I prefer to buy coils. But I also want to try something different than the kangers. Aspire I wont try because of the seemingly unlimited supply of dud coils, as opposed to my more than 1 year on kanger with exactly 2 dud coils.

The problem I foresee is that we buy these fancy tanks, Goliath or Zephyrus, and in a month or 2 the 1 or maybe 2 vendors decide that its not worth stocking these coils. Then we're stuck with a tube thing that cant even be used as a paper weight.

Reactions: Like 1


----------



## Alex_123 (30/8/15)

Building is okay for me, I dont mind it at all. But sometimes its just nice to have something you can just screw on and get on the road!

Reactions: Like 1 | Agree 1


----------



## Sir Vape (30/8/15)

Hey guys we will def be getting in the ROCC coils for the Goliath v2. Will also be getting in the nickel as well.

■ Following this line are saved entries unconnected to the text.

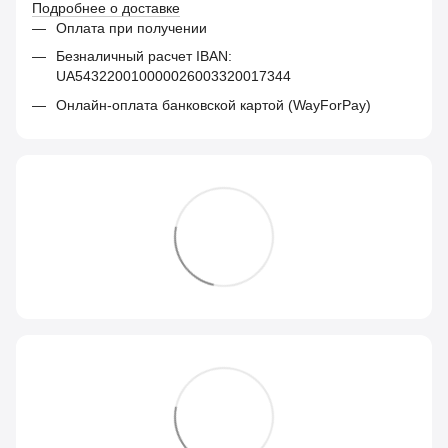
Подробнее о доставке
Оплата при получении
Безналичный расчет IBAN:
UA543220010000026003320017344
Онлайн-оплата банковской картой (WayForPay)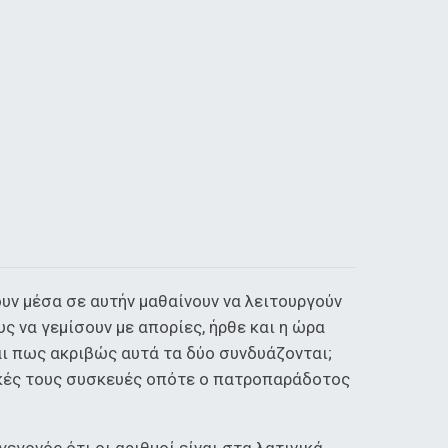
υν μέσα σε αυτήν μαθαίνουν να λειτουργούν
 να γεμίσουν με απορίες, ήρθε και η ώρα
και πως ακριβώς αυτά τα δύο συνδυάζονται;
ονικές τους συσκευές οπότε ο πατροπαράδοτος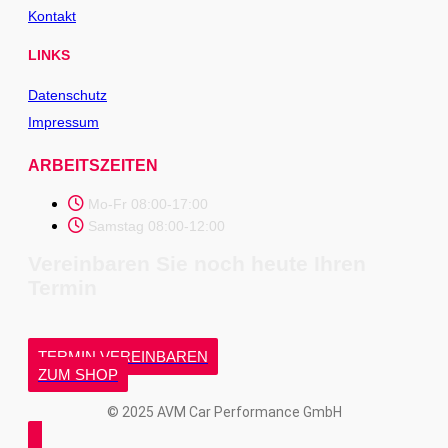
Kontakt
LINKS
Datenschutz
Impressum
ARBEITSZEITEN
Mo-Fr 08:00-17:00
Samstag 08:00-12:00
Vereinbaren Sie noch heute Ihren
Termin
TERMIN VEREINBAREN
ZUM SHOP
© 2025 AVM Car Performance GmbH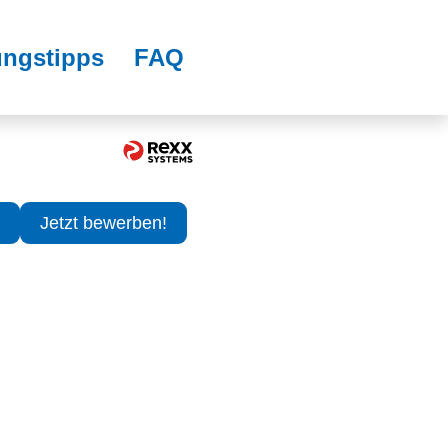
ngstipps
FAQ
Jetzt bewerben!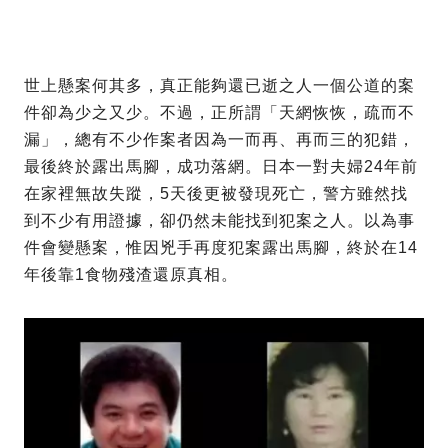
世上懸案何其多，真正能夠還已逝之人一個公道的案
件卻為少之又少。不過，正所謂「天網恢恢，疏而不
漏」，總有不少作案者因為一而再、再而三的犯錯，
最後終於露出馬腳，成功落網。日本一對夫婦24年前
在家裡無故失蹤，5天後更被發現死亡，警方雖然找
到不少有用證據，卻仍然未能找到犯案之人。以為事
件會變懸案，惟因兇手再度犯案露出馬腳，終於在14
年後靠1食物殘渣還原真相。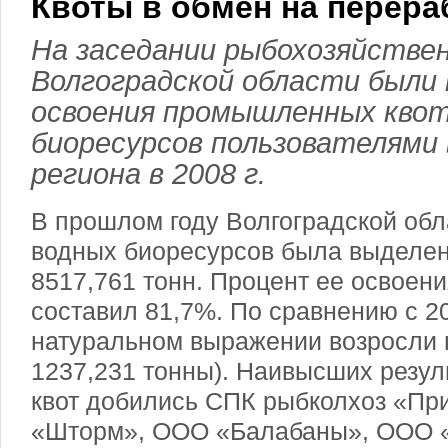
Квоты в обмен на перера
На заседании рыбохозяйстве
Волгоградской области были
освоения промышленных квот
биоресурсов пользователями 
региона в 2008 г.
В прошлом году Волгоградской обл
водных биоресурсов была выделен
8517,761 тонн. Процент ее освоени
составил 81,7%. По сравнению с 20
натуральном выражении возросли 
1237,231 тонны). Наивысших резул
квот добились СПК рыбколхоз «П
«Шторм», ООО «Балабаны», ООО 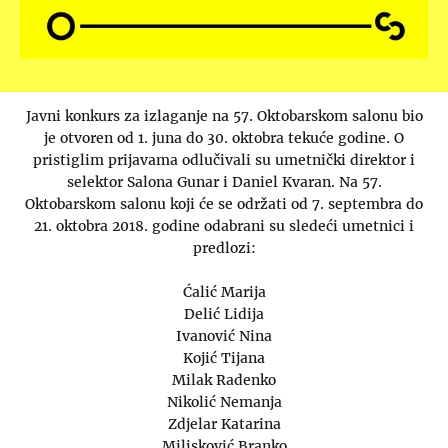
Javni konkurs za izlaganje na 57. Oktobarskom salonu bio
je otvoren od 1. juna do 30. oktobra tekuće godine. O
pristiglim prijavama odlučivali su umetnički direktor i
selektor Salona Gunar i Daniel Kvaran. Na 57.
Oktobarskom salonu koji će se održati od 7. septembra do
21. oktobra 2018. godine odabrani su sledeći umetnici i
predlozi:
Ćalić Marija
Delić Lidija
Ivanović Nina
Kojić Tijana
Milak Radenko
Nikolić Nemanja
Zdjelar Katarina
Milisković Branko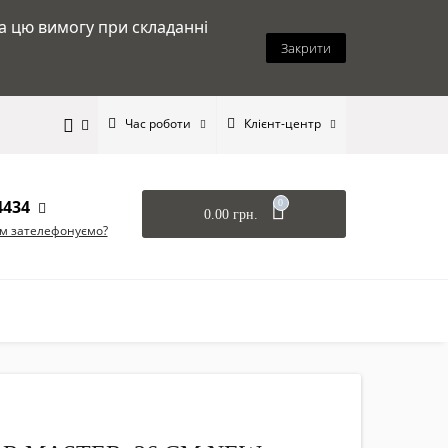
на цю вимогу при складанні
Закрити
Час роботи
Клієнт-центр
4434
0
0.00 грн.
ам зателефонуємо?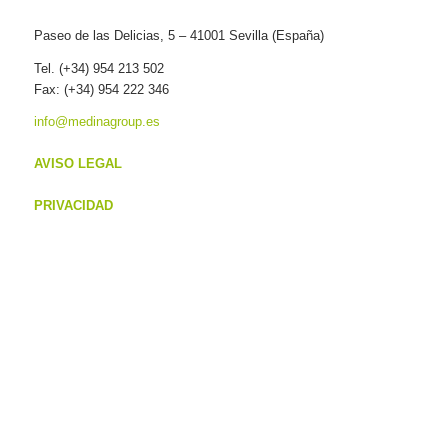
Paseo de las Delicias, 5 – 41001 Sevilla (España)
Tel. (+34) 954 213 502
Fax: (+34) 954 222 346
info@medinagroup.es
AVISO LEGAL
PRIVACIDAD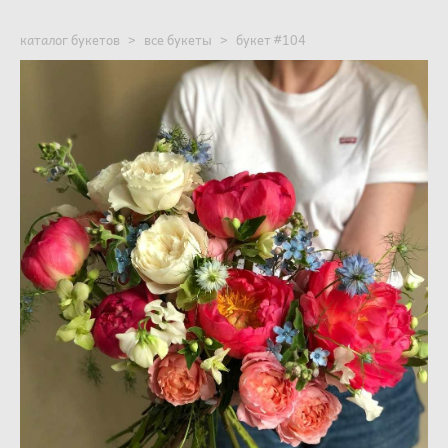
каталог букетов
>
все букеты
>
букет #104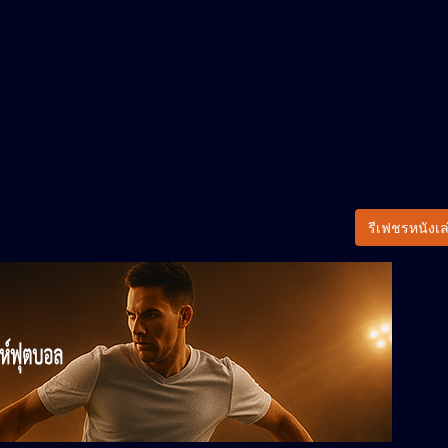
รีเฟชรหนังเล่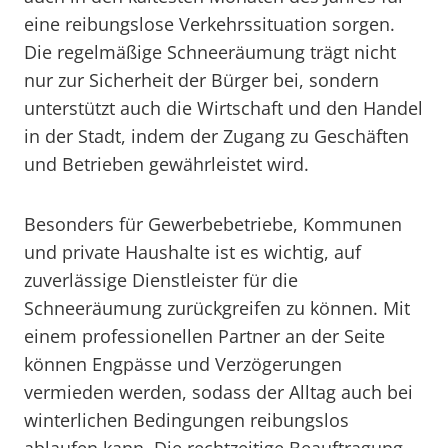
eine reibungslose Verkehrssituation sorgen.
Die regelmäßige Schneeräumung trägt nicht
nur zur Sicherheit der Bürger bei, sondern
unterstützt auch die Wirtschaft und den Handel
in der Stadt, indem der Zugang zu Geschäften
und Betrieben gewährleistet wird.
Besonders für Gewerbebetriebe, Kommunen
und private Haushalte ist es wichtig, auf
zuverlässige Dienstleister für die
Schneeräumung zurückgreifen zu können. Mit
einem professionellen Partner an der Seite
können Engpässe und Verzögerungen
vermieden werden, sodass der Alltag auch bei
winterlichen Bedingungen reibungslos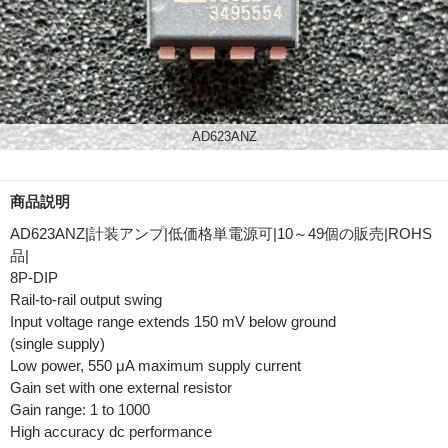
AD623ANZ
商品説明
AD623ANZ|計装アンプ|低価格単電源可|10～49個の販売|ROHS
品|
8P-DIP
Rail-to-rail output swing
Input voltage range extends 150 mV below ground
(single supply)
Low power, 550 μA maximum supply current
Gain set with one external resistor
Gain range: 1 to 1000
High accuracy dc performance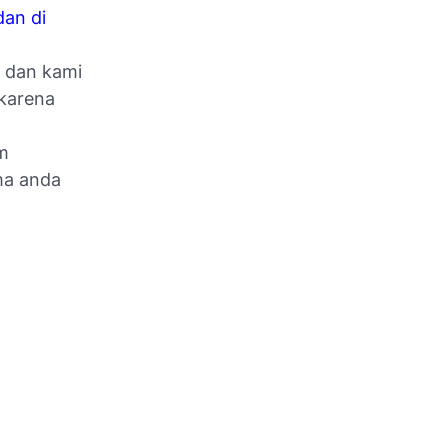
dan di
 dan kami
 karena
am
ama anda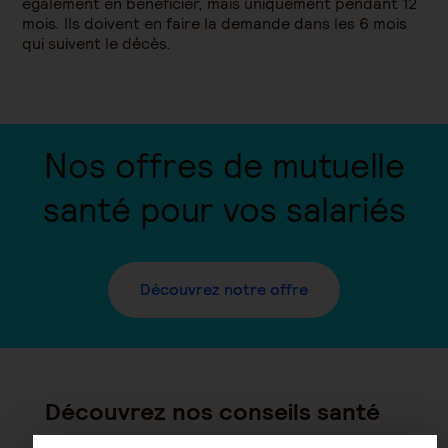
également en bénéficier, mais uniquement pendant 12
mois.
Ils doivent en faire la demande dans les 6 mois
qui suivent le décès.
Nos offres de mutuelle
santé pour vos salariés
Découvrez notre offre
Découvrez nos conseils santé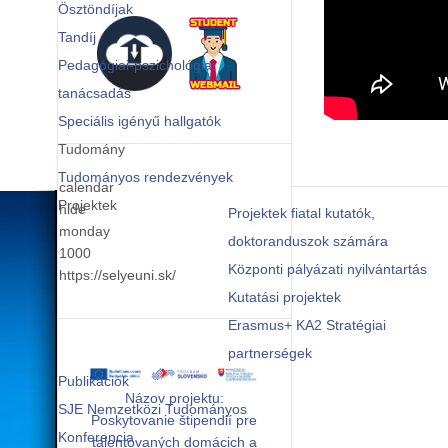
Ösztöndíjak
Tandíj
Pedagógiai-pszichológiai
tanácsadás
Speciális igényű hallgatók
Tudomány
Tudományos rendezvények
calendar
Projektek
hide
Projektek fiatal kutatók,
monday
doktoranduszok számára
1000
Központi pályázati nyilvántartás
https://selyeuni.sk/
Kutatási projektek
Erasmus+ KA2 Stratégiai
partnerségek
Publikációk
Názov projektu:
SJE Nemzetközi Tudományos
Poskytovanie štipendií pre
Konferencia
talentovaných domácich a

The Zephyrus we have both Nickel and OCC in stock

Reactions: Like 1 | Winner 3


----------



## Sir Vape (30/8/15)

Those Goliath ROCC's are the bomb!!!

Reactions: Agree 1


----------



## Smoky Jordan (31/8/15)

W


Sir Vape said:


> Hey guys we will def be getting in the ROCC coils for the Goliath v2. Will also be getting in the nickel as well.
> 
> The Zephyrus we have both Nickel and OCC in stock


When will you be getting them


----------



## Sir Vape (31/8/15)

Week to 2 weeks. Waiting on the ni200 stock

Reactions: Thanks 1


----------



## huffnpuff (31/8/15)

Sir Vape said:


> Week to 2 weeks. Waiting on the ni200 stock



Cool, could you also please sell the coils in the original 5 packs they come in. Buying single coils for a tank system I'm committed to is a PITA.

Reactions: Agree 1


----------



## Noddy (1/9/15)

huffnpuff said:


> Cool, could you also please sell the coils in the original 5 packs they come in. Buying single coils for a tank system I'm committed to is a PITA.



I agree. And that way we can get "bulk discount".....


----------